Acrobats and Lumberjacks

We experienced the excitement of the circus about an hour north of Madison at Circus World in Baraboo. This sprawling museum not only has a huge collection of historic circus buildings and memorabilia; it is also alive with a variety of shows and animals.

Located where the Ringling Brothers Circus began in 1884 and had its winter headquarters for years, Circus World’s centerpiece is its collection of more than 200 carefully restored circus wagons, with an array of designs and bright colors.

Another highlight is the twice-daily, one-hour show under a large red-and-white big top that features an equestrian act, jugglers, aerialists, a balancing act, clowns and two elephants.

Fifteen minutes from Baraboo is Wisconsin Dells, which bills itself as the “water park capital of the world.”

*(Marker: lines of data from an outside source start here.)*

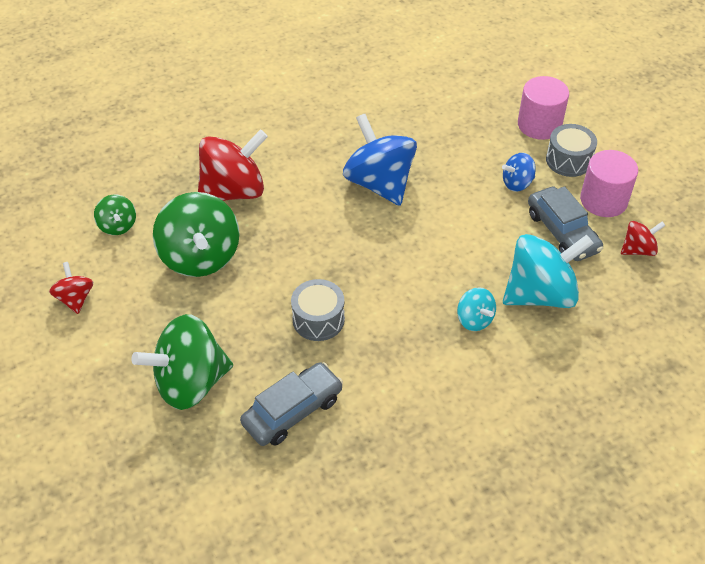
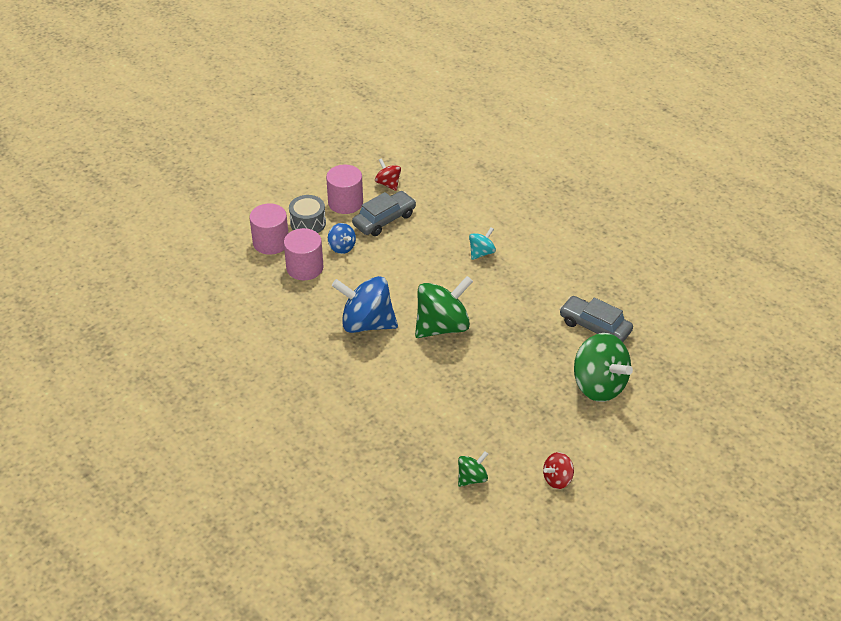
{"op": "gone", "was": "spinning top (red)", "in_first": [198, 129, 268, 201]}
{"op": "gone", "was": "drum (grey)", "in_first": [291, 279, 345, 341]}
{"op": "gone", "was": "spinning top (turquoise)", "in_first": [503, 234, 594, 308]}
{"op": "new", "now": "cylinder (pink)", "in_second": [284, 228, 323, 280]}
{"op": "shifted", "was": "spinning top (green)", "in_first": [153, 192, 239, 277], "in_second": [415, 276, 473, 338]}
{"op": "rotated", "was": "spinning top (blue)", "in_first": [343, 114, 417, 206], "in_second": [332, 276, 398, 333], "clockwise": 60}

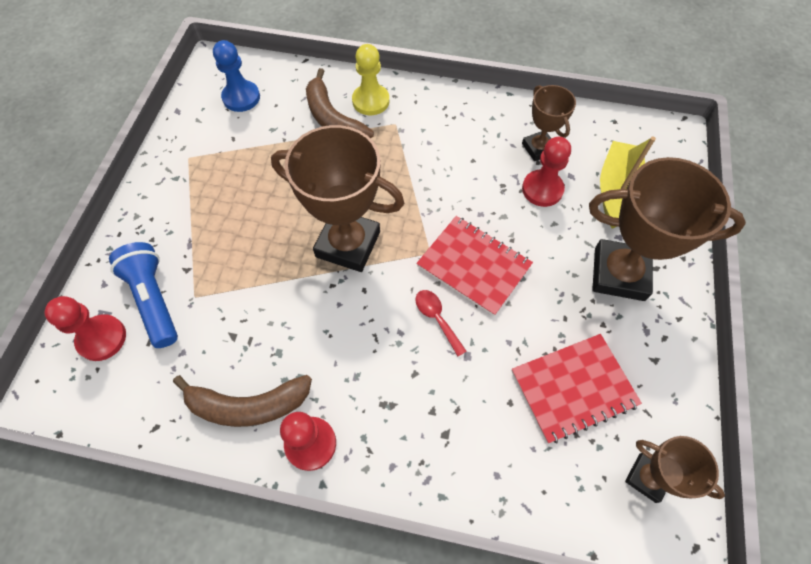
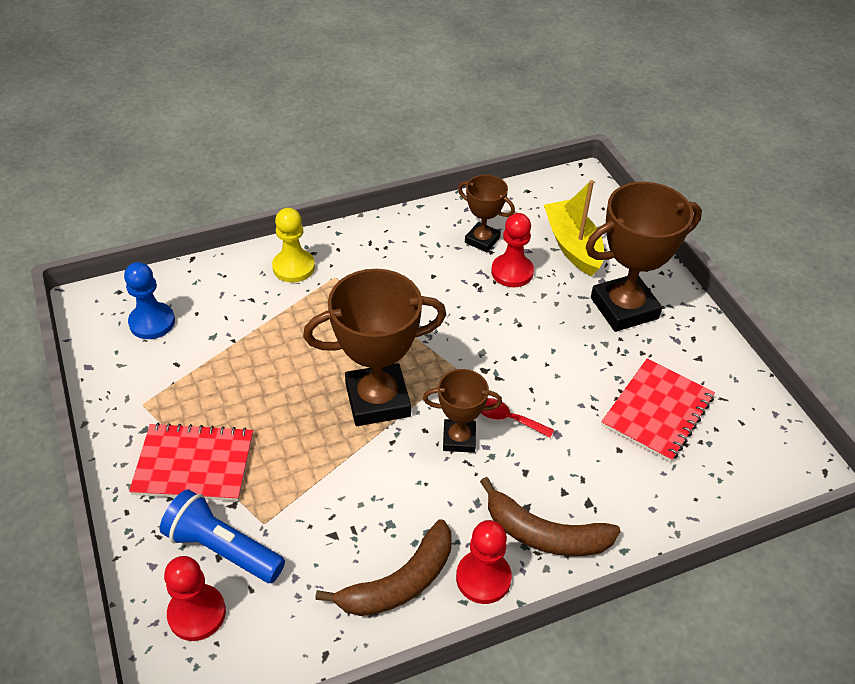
{"op": "shifted", "was": "banana (brown)", "in_first": [306, 68, 374, 138], "in_second": [480, 477, 620, 556]}
{"op": "shifted", "was": "notebook (red)", "in_first": [416, 216, 533, 316], "in_second": [129, 423, 253, 501]}
{"op": "shifted", "was": "trophy (brown)", "in_first": [625, 436, 725, 503], "in_second": [423, 369, 502, 453]}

However, Wisconsin Dells was a major tourist destination before the advent of the water parks, with boat tours on the Wisconsin River through unusual glacier-carved limestone formations. Tours of the Upper and Lower Dells are still popular, with a variety of options, from tour boats to jet boats to amphibious World War II vehicles known as ducks.

We had lunch at the popular motorcoach stop Paul Bunyan’s Cook Shanty, complete with large statues of Bunyan and his blue ox, Babe. The Shanty serves food family style amid North Woods lumberjack decor.

Next door we experienced the real thing at the seasonal Paul Bunyan Lumberjack Show, where talented young men take part in competitions of lumberjack skills such as logrolling, speed climbing, ax throwing and chopping, and log sawing with axes, hand saws and powerful chain saws.